# Most efficient way to access all nodes in a block

Hello,

I have just fitted an SBM to my graph. Having run state =
gt.minimize_nested_blockmodel_dl(g, deg_corr=True) I now would like to
investigate the results a bit more closely. More specifically I am after the
best way to access all vertices assigned to a given block.

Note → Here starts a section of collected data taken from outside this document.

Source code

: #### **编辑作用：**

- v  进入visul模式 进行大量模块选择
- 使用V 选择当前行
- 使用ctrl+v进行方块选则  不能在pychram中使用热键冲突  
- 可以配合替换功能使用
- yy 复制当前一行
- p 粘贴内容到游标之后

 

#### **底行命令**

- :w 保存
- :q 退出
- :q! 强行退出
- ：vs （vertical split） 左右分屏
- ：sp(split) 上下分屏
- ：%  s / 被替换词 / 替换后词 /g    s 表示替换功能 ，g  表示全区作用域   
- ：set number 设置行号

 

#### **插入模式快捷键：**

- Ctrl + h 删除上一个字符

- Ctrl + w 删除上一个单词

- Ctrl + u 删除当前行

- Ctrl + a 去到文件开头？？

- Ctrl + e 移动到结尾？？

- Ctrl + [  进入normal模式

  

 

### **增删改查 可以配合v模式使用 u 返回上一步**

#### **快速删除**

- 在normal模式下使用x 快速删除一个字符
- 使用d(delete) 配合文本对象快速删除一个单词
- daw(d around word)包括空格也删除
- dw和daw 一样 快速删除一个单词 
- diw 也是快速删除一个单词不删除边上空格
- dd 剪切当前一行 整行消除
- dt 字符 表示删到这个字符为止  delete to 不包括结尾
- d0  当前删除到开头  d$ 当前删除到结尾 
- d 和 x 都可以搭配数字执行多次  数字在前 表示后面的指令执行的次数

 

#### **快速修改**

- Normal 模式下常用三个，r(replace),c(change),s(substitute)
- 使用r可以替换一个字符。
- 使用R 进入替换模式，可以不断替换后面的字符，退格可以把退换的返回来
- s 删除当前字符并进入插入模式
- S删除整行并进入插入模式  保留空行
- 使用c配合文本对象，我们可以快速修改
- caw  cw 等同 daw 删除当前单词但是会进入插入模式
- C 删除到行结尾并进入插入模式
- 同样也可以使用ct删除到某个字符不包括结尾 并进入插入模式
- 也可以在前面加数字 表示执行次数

I can use get_levels() and then get_blocks() to obtain the block membership
of each vertex and from that I can use find_vertex() for a given block
number to find the list of all vertices in that block which I can then use
to loop through them. I wonder, however, if there is a more efficient way of
obtaining all vertices in a given block?

My current pseudo code looks something like the following:

state = gt.minimize_nested_blockmodel_dl(g, deg_corr=True)
#now do something for all vertices in each of the blocks
levels = state.get_levels()
graphs = state.get_bstacks() #Return the nested levels as individual graphs.
num_blocks = graphs[1].num_vertices() #find the number of blocks at level 0
blocks = levels[0].get_blocks() #Returns property map with block labels for
each vertex.
for i in range(num_blocks): #cycle through all blocks
vs = gt.find_vertex(g,blocks,i)
for v in vs: #cylce through all vertices in a given block
do something

Is there some more efficient way of doing this that I am missing? I would
ideally ultimately run it after each sweep of the mcmc algorithm so would
like to minimise looping that I am doing in python if graph-tool has methods
for what I am doing which will, presumably, be faster.

With best wishes,

Philipp

(I should probably add that I am only interested in relations between the
nodes in a given block with each other, so am happy to work with vertex
filters.)

Ni! Hi Philipp,

Yes, there are more straightforward paths to the same information:

# get some graph and model it
import graph_tool.all as gt
g = gt.collection.data["celegansneural"]
s = gt.minimize_nested_blockmodel_dl(g)

# get your groups of vertices in a dictionary
l0 = s.levels[0]
block2vertices = dict()
for i in range(l0.B):
block2vertices[i] = gt.find_vertex(l0.g, l0.b, i)

Cheers
.~´

attachment.html (2.12 KB)

Since find_vertex() is O(N), the above is O(B * N). A faster O(N) approach
is simply:

groups = defaultdict(list)
for v in g.vertices():
groups[l0.b[v]].append(v)

Best,
Tiago